A Novel Approach Using Microarray Testing as a Screening Method with Clinical Validation Using Whole-Genome Sequencing and Karyotyping for Identifying 46,XX Testicular Differences of Sex Development

Background: Microarray testing is commonly used as a screening method for phenotypic traits and common diseases and for genome-wide association studies (GWASs). Despite the known limitations, microarray services can potentially be used as a prescreening tool for chromosomal disorders, which affect approximately 0.4–0.6% of the world population, followed by further clinical diagnostic methods when appropriate. Case Presentation: Here we present a case study of a male subject in his 40s who underwent direct-to-consumer (DTC) genetic testing that utilized microarray, which revealed the absence of Y chromosome haplogroup data despite possessing a typical male phenotype.

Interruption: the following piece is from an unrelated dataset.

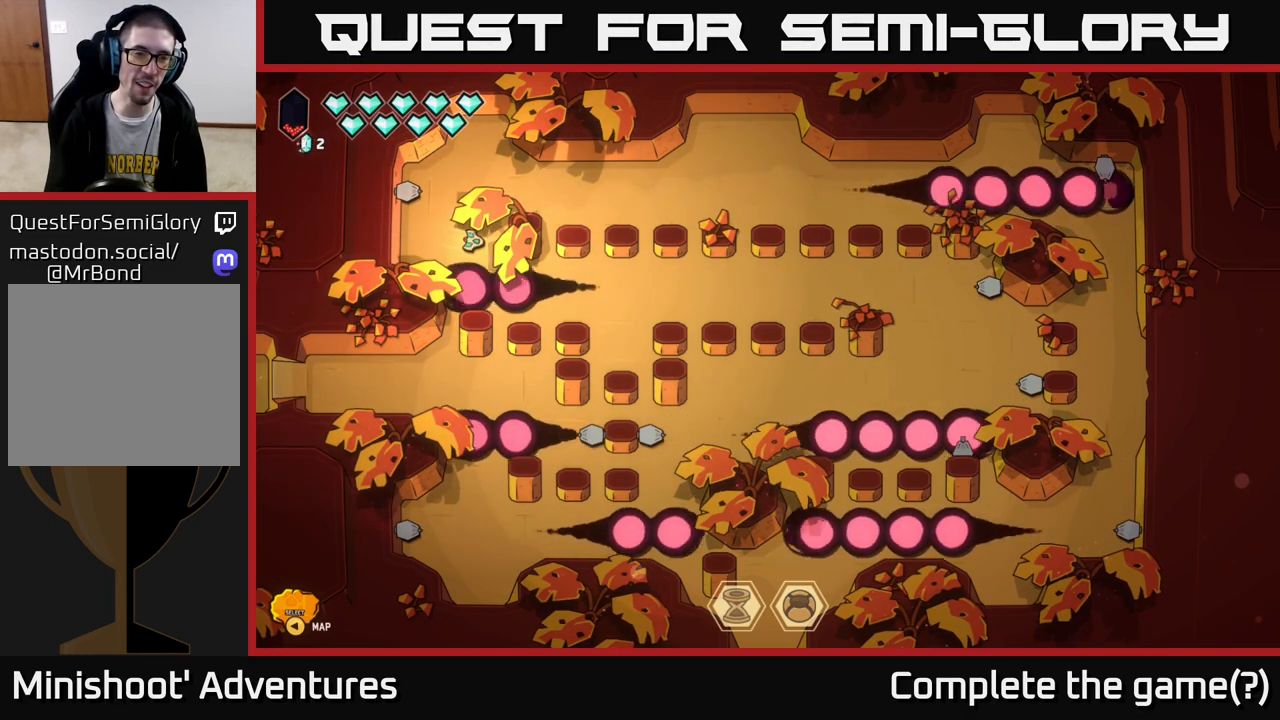
Gameplay with a controller (Xbox layout); each line is a JSON object with the inputs held at the frame after it. "events" lists button and stick changes between this image and that frame as [ms after this image, input, new state], when the widget could be followed in between.
{"buttons": [], "left_stick": "down-right", "right_stick": "center", "events": [[167, "left_stick", "down-right"]]}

Subsequent medical consultation, whole-genome sequencing (WGS), and chromosomal analysis confirmed a diagnosis of 46,XX testicular differences of sex development (DSD, formerly XX male syndrome) characterized by the presence of Y chromosome-derived genomic material, including the SRY gene. An initial microarray test gave an indeterminate result for the Y chromosome call rate and an X chromosome heterozygosity result that aligned with the female average. These indeterminate results, coupled with the subject’s male phenotype, led to further testing—WGS, karyotyping, fluorescence in situ hybridization using an SRY Probe, and endocrine testing. From these results, the subject was diagnosed with 46,XX testicular DSD. Conclusions: To our knowledge, this represents the first reported case where 46,XX testicular DSD was diagnosed starting from a DTC test which led to medical consultation and comprehensive genomic and cytogenetic analysis. This case underscores the potential diagnostic value of consumer-initiated DTC microarray screening in the era of genomic medicine and for supporting social needs such as gender confirmation for sports.